Data Ingestion

This page explains how the breast cancer dataset was initially loaded into memory, verified for structure, and prepared for downstream modeling. All steps are reproducible and form the foundation of the classification pipeline.

Loading the Dataset

The WDBC dataset was imported from a local CSV using pandas. Column names were applied manually based on published schema definitions, ensuring transparency and alignment with the feature documentation.

import pandas as pd

df = pd.read_csv("wdbc.csv")
df.columns = ["id", "diagnosis"] + feature_names

Column names were defined externally and injected into the schema to match the 30 feature columns required by the model.

Diagnosis Label Encoding

The diagnosis column originally contained letters representing class labels:

Original Values

B = Benign
M = Malignant

Mapped Encoding

0 = Benign
1 = Malignant

This integer mapping was chosen for compatibility with classification metrics and loss functions.

Verifying Input Integrity

After ingestion, the dataframe was verified against expected row and column counts.
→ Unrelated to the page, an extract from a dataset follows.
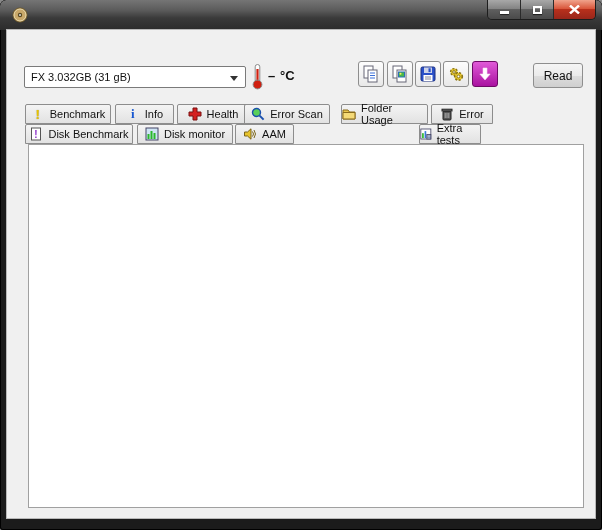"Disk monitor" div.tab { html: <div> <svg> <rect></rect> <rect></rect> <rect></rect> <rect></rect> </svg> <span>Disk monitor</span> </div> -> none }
No missing values were found, and column dtypes were all numeric as expected.

Shape Check

Expected: 569 rows × 32 columns
Actual: 569 × 32

NaN Check

Missing values: 0
Constant values: 0

The result was a clean and stable dataset suitable for downstream splitting, scaling, and modeling operations.

Structured Inputs and Predictable Pipelines

The ingestion step is intentionally simple and transparent. All transformations occur after this point, so that the base dataframe remains available for comparison or debugging.

Once loaded and labeled, the dataset is split into features (X) and target (y), setting the stage for exploratory plots, feature engineering, and model training in the pages that follow.

Key Takeaways

The dataset was ingested with a known schema and verified against documentation.
Label encoding transformed B/M values into binary integers without introducing ambiguity.
No rows or columns were dropped at this phase; all structure was preserved.
This ingestion pattern ensures repeatable pipeline runs and easy debugging for future updates.